These trees (kalamata and european)are about 3 years old have regularly fruited. They receive sufficient water and are fertilised with a slow release citrus fertiliser. What could be the problem?
07 June 2012 06:05 AM
Olive trees can take up to eight years to start to produce flowers and come into fruiting. The tree flowers late in spring from buds which were initiated in late winter. A cold winter will lead to more flower buds, while a previous heavy crop will result in fewer flowers next spring. Olive flowers are mainly wind-pollinated and are partially self-fertile, but many flower may be imperfect, lacking the female part, and so cannot set fruit. Cross pollination may improve fruit set. Some reasons for a poor crop include: Poor pollination (perhaps due to hot dry winds or heavy rain at flowering time). Insufficient water when flowers are setting. Insufficient winter chill to 'set' the fruit. Perhaps the variety may not be suitable for the location it is growing in.
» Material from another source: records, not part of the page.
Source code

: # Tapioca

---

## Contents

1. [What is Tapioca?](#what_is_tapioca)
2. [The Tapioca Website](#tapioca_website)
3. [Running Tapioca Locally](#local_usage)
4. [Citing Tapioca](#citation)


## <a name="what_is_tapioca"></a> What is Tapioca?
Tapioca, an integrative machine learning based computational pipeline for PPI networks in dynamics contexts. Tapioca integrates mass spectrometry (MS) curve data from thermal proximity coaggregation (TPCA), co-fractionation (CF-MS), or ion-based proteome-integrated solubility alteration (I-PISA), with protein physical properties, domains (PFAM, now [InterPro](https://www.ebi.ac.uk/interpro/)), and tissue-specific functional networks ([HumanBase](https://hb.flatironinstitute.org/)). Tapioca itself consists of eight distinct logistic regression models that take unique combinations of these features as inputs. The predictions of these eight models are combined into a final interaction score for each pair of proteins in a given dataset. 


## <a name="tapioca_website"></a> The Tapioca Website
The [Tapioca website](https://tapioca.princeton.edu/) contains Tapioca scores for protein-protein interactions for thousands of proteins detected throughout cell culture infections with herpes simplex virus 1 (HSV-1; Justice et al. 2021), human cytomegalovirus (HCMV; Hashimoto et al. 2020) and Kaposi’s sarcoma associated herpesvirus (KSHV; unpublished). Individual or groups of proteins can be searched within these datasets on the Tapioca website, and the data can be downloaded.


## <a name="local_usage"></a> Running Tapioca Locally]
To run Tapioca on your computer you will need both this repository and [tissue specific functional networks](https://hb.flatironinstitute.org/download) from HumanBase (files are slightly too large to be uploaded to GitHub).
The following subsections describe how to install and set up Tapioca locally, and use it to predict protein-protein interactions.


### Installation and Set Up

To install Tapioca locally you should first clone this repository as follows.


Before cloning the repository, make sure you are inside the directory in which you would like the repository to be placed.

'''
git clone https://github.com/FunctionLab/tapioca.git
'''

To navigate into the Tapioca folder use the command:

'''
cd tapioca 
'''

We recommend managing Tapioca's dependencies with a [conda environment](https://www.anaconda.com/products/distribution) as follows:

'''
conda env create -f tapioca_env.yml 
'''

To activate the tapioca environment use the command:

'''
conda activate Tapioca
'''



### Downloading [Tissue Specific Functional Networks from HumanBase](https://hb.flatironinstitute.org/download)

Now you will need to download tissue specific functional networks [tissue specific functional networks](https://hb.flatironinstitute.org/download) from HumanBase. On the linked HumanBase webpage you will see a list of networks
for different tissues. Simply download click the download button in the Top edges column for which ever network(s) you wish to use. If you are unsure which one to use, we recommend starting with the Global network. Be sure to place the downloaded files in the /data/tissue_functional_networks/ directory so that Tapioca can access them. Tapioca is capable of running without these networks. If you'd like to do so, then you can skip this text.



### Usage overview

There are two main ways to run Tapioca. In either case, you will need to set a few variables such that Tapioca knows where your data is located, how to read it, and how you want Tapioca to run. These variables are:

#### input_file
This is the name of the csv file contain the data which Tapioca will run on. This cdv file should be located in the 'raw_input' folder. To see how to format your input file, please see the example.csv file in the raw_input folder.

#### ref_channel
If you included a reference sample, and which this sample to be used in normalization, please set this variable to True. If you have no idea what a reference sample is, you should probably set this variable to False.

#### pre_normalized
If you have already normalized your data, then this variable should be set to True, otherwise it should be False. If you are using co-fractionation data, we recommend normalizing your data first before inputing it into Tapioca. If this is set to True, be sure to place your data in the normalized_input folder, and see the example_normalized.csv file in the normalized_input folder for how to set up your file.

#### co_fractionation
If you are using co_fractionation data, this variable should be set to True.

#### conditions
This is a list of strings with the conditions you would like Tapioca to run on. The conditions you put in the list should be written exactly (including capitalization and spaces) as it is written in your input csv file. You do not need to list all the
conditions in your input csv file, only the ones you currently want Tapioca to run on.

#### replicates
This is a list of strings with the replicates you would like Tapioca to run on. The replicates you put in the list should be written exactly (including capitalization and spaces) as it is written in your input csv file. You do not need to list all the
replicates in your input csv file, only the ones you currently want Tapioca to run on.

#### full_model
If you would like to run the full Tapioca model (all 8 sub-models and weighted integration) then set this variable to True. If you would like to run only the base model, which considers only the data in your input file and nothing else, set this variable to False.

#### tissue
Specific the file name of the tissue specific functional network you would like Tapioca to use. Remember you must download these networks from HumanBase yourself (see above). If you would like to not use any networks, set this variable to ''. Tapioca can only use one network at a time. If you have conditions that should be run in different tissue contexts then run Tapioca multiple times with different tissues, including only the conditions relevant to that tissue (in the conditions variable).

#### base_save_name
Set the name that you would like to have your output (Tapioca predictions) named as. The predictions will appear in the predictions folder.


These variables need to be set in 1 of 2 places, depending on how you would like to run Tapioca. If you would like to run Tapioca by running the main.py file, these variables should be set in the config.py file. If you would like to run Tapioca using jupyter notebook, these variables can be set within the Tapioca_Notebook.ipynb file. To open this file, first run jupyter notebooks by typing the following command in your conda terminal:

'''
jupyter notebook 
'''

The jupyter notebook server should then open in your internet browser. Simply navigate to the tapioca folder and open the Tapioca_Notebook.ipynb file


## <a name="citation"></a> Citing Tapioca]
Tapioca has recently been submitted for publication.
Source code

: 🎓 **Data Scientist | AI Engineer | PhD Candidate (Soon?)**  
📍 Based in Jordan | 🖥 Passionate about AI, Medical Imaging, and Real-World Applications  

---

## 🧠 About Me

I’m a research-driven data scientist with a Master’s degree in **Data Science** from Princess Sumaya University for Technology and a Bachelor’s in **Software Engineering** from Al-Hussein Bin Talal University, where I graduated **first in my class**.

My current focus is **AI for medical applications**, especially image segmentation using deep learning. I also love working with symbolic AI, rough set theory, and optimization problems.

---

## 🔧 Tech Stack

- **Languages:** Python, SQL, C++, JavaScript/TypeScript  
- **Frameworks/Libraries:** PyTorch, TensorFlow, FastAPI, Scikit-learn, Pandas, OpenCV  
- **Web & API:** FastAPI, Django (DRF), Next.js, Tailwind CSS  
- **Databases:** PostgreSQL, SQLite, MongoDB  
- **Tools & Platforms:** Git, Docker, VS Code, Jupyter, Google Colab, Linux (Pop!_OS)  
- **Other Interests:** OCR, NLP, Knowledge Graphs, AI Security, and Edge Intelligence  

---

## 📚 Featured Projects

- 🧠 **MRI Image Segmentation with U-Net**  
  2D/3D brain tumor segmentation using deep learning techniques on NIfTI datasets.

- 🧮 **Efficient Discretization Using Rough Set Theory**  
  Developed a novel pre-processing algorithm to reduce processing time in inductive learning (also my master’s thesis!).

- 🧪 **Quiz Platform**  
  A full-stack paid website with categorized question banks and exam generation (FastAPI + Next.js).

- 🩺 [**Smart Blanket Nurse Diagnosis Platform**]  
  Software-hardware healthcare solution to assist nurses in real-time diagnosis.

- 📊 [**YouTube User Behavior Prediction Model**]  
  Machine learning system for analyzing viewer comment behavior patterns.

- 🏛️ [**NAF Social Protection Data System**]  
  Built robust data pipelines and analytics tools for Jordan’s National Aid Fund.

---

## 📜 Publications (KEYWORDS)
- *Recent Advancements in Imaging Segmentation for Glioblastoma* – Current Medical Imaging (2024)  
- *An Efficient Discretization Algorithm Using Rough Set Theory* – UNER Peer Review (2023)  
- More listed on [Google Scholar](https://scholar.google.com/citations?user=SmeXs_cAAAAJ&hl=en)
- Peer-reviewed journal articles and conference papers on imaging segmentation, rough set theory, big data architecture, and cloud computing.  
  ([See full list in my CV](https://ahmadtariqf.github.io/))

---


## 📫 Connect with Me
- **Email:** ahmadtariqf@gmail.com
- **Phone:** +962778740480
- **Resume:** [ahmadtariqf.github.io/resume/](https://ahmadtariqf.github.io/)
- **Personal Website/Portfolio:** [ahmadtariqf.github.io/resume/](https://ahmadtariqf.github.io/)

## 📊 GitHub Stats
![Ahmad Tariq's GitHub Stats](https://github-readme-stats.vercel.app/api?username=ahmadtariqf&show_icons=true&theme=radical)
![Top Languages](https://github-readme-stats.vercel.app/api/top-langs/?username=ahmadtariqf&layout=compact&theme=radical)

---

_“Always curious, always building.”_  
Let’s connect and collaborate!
To ensure a good crop, make sure the trees have plenty of sunshine and there is plenty of air circulation in the canopy of the tree. Keep them well watered, perhaps a drip system may better suit your trees. Make sure the area is well drained. Fertilise with a fertiliser that has a suitable NPK for fruiting trees (one that has a high potassium perentage). Give the tree a prunning after it has produced the season's crop.